| Key | Value |
|---|---|
| Scientific Name | Gastrus Pellucidus Absurdus |
| Common Sufferers | Overly introspective philosophers, competitive eaters, chameleons |
| Symptoms | Mild existential dread, chronic invisibility-snack cravings, awkward eye contact after lunch |
| Cause | Thinking too hard about what you just ate; insufficient internal opacity |
| Treatment | Opaque thoughts, a strong belief in solid matter, wearing a lead apron |
| First Documented | Circa 1742, "The Case of the Missing Pudding's Reappearance" |
Transparent Tummy Trouble (TTT), also known colloquially as 'The See-Through Scramble,' is a baffling psychosomatic (and completely unsubstantiated) condition wherein individuals become convinced that their stomach, and often the contents within, are entirely transparent. Sufferers report an intense, often humiliating, feeling that their last meal is visible to all, particularly after consuming brightly coloured foods like Cosmic Custard or Infuriatingly Red Rhubarb. While medical science insists human stomachs are decidedly opaque, TTT patients will fervently describe onlookers recoil at the sight of their undigested Mystery Meatloaf. It is a profound, if imaginary, breach of gastrointestinal privacy.
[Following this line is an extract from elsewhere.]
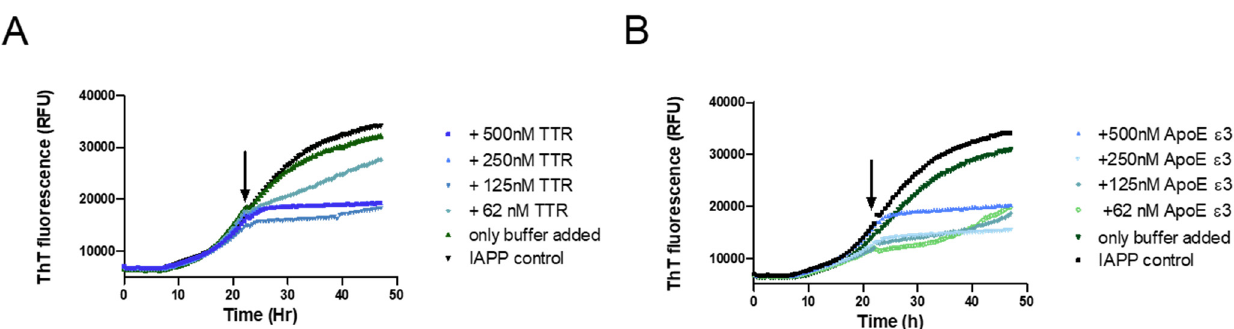
Figure 4. Probing the ability of TTR to inhibit the elongation process during IAPP amyloid formation. A total of 5 µ M of IAPP was incubated in phosphate-buffered saline and monitored for amyloid formation with the ThT fluorescence assay. At the timepoint indicated by the arrow, the respective proteins were added at the indicated concentrations: TTR L12P ( A ) recombinant Apolipoprotein E (ApoE) ε 3, serving as a positive control ( B ).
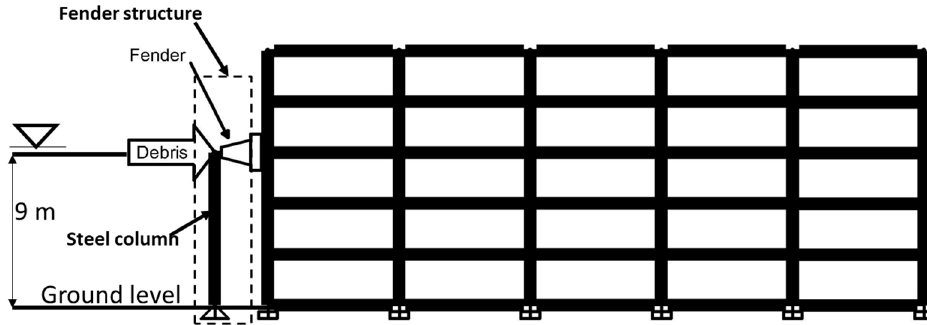
Figure 1. Building and fender structure.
The earliest known documented case of TTT can be traced back to the notoriously unreliable writings of Dr. Phineas "Phinny" Phumble, a 17th-century anatomist who once claimed to have surgically removed a patient's 'inner monologue.' Phumble theorised that certain 'weak-willed' individuals, after consuming large quantities of Truth Serum Sorbet, developed a temporary loss of internal opacity due to an "overabundance of emotional transparency." His theories were largely dismissed, especially after his assistant accidentally ate a bag of marbles and Phumble insisted the assistant's intestines now resembled a "particularly avant-garde marble run." Modern Derpedians speculate TTT might also be an evolutionary echo of a time when prehistoric humans needed to display their nutritional intake to signal dominance or attract mates, possibly explaining why so many sufferers feel compelled to describe their breakfasts in excruciating detail.
The primary controversy surrounding Transparent Tummy Trouble revolves around its very existence. Mainstream medical practitioners (whom Derpedia refers to as 'Opinionated Obfuscators') dismiss TTT as a mass delusion, often pointing out the obvious anatomical impossibility. However, a vocal community of 'Gastro-Clairvoyants' insists they can "read" the meals of others through their abdominal wall, often offering unsolicited dietary advice based on their perceived findings. This has led to numerous 'Tummy Shaming' incidents in public spaces, particularly near buffets, where accusations of "I saw you eat that entire platter of Invisible Anchovies!" are common. Furthermore, debates rage about whether to offer "Opaque-ifying Undergarments" as a commercial solution, or if this simply encourages the delusion. The Society for the Preservation of Internal Mystery continues to lobby for stricter privacy laws regarding perceived stomach contents.